:: What is required ::
Edit the rows below so that each "Volkswagen" becomes "VW", with no other change, and give back their text without the pictures.

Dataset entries
>>>
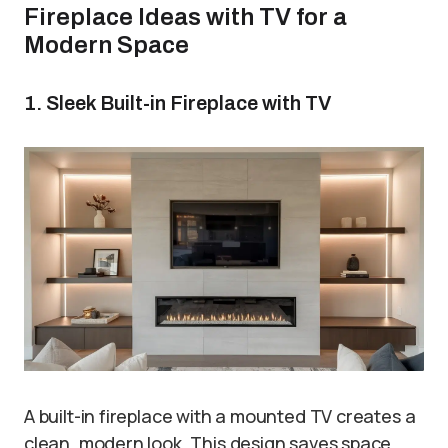
Fireplace Ideas with TV for a
Modern Space
1. Sleek Built-in Fireplace with TV
A built-in fireplace with a mounted TV creates a
clean, modern look. This design saves space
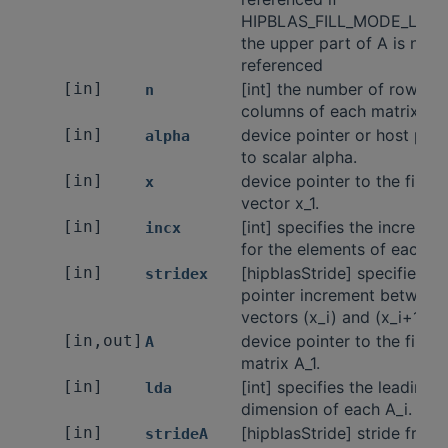
HIPBLAS_FILL_MODE_LOW
the upper part of A is not
referenced
[in]
[int] the number of rows a
n
columns of each matrix A.
[in]
device pointer or host poin
alpha
to scalar alpha.
[in]
device pointer to the first
x
vector x_1.
[in]
[int] specifies the incremen
incx
for the elements of each x_
[in]
[hipblasStride] specifies th
stridex
pointer increment between
vectors (x_i) and (x_i+1).
[in,out]
device pointer to the first
A
matrix A_1.
[in]
[int] specifies the leading
lda
dimension of each A_i.
[in]
[hipblasStride] stride from 
strideA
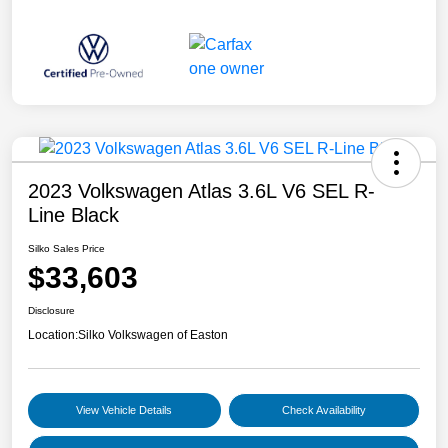
2023 Volkswagen Atlas 3.6L V6 SEL R-
Line Black
Silko Sales Price
$33,603
Disclosure
Location:
Silko Volkswagen of Easton
View Vehicle Details
Check Availability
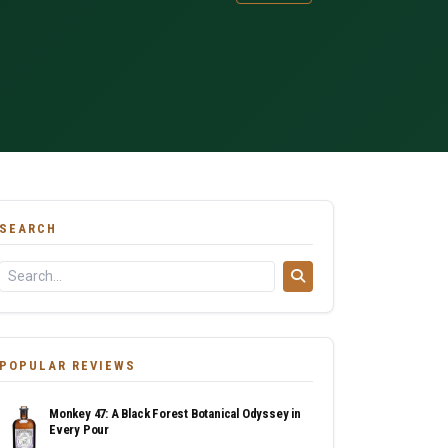
SEARCH
POPULAR REVIEWS
Monkey 47: A Black Forest Botanical Odyssey in
Every Pour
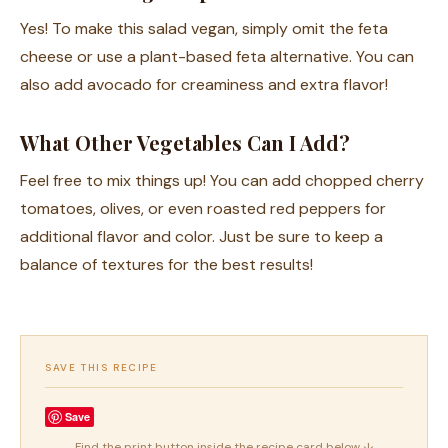
Yes! To make this salad vegan, simply omit the feta
cheese or use a plant-based feta alternative. You can
also add avocado for creaminess and extra flavor!
What Other Vegetables Can I Add?
Feel free to mix things up! You can add chopped cherry
tomatoes, olives, or even roasted red peppers for
additional flavor and color. Just be sure to keep a
balance of textures for the best results!
SAVE THIS RECIPE
Save
Find the print button inside the recipe card below ↓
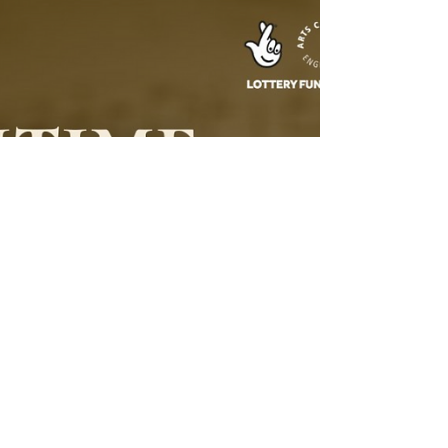
Landscapes
Today, under a cloudy and picturesque sky, I
began my trip from Glasgow to Inverness. The
landscape transformed from vast green valleys to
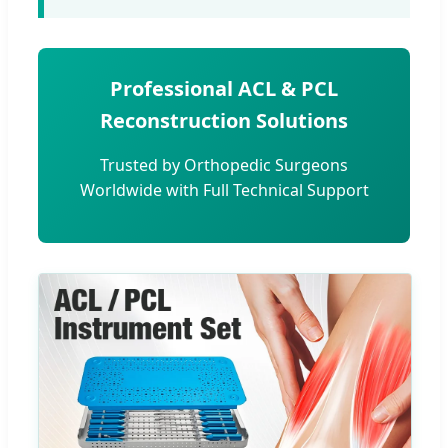
Professional ACL & PCL
Reconstruction Solutions
Trusted by Orthopedic Surgeons
Worldwide with Full Technical Support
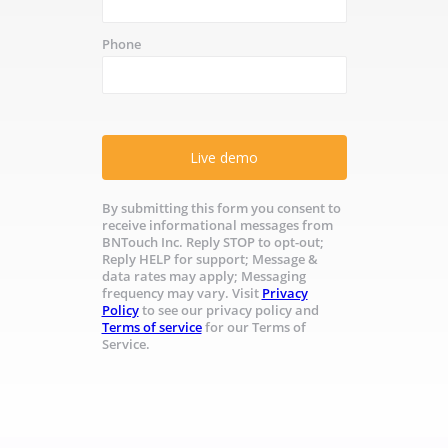
Phone
Live demo
By submitting this form you consent to
receive informational messages from
BNTouch Inc. Reply STOP to opt-out;
Reply HELP for support; Message &
data rates may apply; Messaging
frequency may vary. Visit
Privacy
Policy
to see our privacy policy and
Terms of service
for our Terms of
Service.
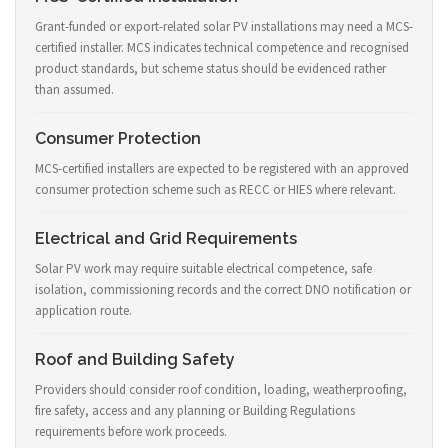
Grant-funded or export-related solar PV installations may need a MCS-
certified installer. MCS indicates technical competence and recognised
product standards, but scheme status should be evidenced rather
than assumed.
Consumer Protection
MCS-certified installers are expected to be registered with an approved
consumer protection scheme such as RECC or HIES where relevant.
Electrical and Grid Requirements
Solar PV work may require suitable electrical competence, safe
isolation, commissioning records and the correct DNO notification or
application route.
Roof and Building Safety
Providers should consider roof condition, loading, weatherproofing,
fire safety, access and any planning or Building Regulations
requirements before work proceeds.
<<<
:: Solved problem ::
Fireplace Ideas with TV for a
Modern Space
1. Sleek Built-in Fireplace with TV
A built-in fireplace with a mounted TV creates a
clean, modern look. This design saves space
HIPBLAS_FILL_MODE_LOW
the upper part of A is not
referenced
[in]
[int] the number of rows a
n
columns of each matrix A.
[in]
device pointer or host poin
alpha
to scalar alpha.
[in]
device pointer to the first
x
vector x_1.
[in]
[int] specifies the incremen
incx
for the elements of each x_
[in]
[hipblasStride] specifies th
stridex
pointer increment between
vectors (x_i) and (x_i+1).
[in,out]
device pointer to the first
A
matrix A_1.
[in]
[int] specifies the leading
lda
dimension of each A_i.
[in]
[hipblasStride] stride from 
strideA
2023 VW Atlas 3.6L V6 SEL R-
Line Black
Silko Sales Price
$33,603
Disclosure
Location:
Silko VW of Easton
View Vehicle Details
Check Availability
SEARCH
POPULAR REVIEWS
Monkey 47: A Black Forest Botanical Odyssey in
Every Pour
Yes! To make this salad vegan, simply omit the feta
cheese or use a plant-based feta alternative. You can
also add avocado for creaminess and extra flavor!
What Other Vegetables Can I Add?
Feel free to mix things up! You can add chopped cherry
tomatoes, olives, or even roasted red peppers for
additional flavor and color. Just be sure to keep a
balance of textures for the best results!
SAVE THIS RECIPE
Save
Find the print button inside the recipe card below ↓
Landscapes
Today, under a cloudy and picturesque sky, I
began my trip from Glasgow to Inverness. The
landscape transformed from vast green valleys to
Professional ACL & PCL
Reconstruction Solutions
Trusted by Orthopedic Surgeons
Worldwide with Full Technical Support
Phone
Live demo
By submitting this form you consent to
receive informational messages from
BNTouch Inc. Reply STOP to opt-out;
Reply HELP for support; Message &
data rates may apply; Messaging
frequency may vary. Visit
Privacy
Policy
to see our privacy policy and
Terms of service
for our Terms of
Service.
Grant-funded or export-related solar PV installations may need a MCS-
certified installer. MCS indicates technical competence and recognised
product standards, but scheme status should be evidenced rather
than assumed.
Consumer Protection
MCS-certified installers are expected to be registered with an approved
consumer protection scheme such as RECC or HIES where relevant.
Electrical and Grid Requirements
Solar PV work may require suitable electrical competence, safe
isolation, commissioning records and the correct DNO notification or
application route.
Roof and Building Safety
Providers should consider roof condition, loading, weatherproofing,
fire safety, access and any planning or Building Regulations
requirements before work proceeds.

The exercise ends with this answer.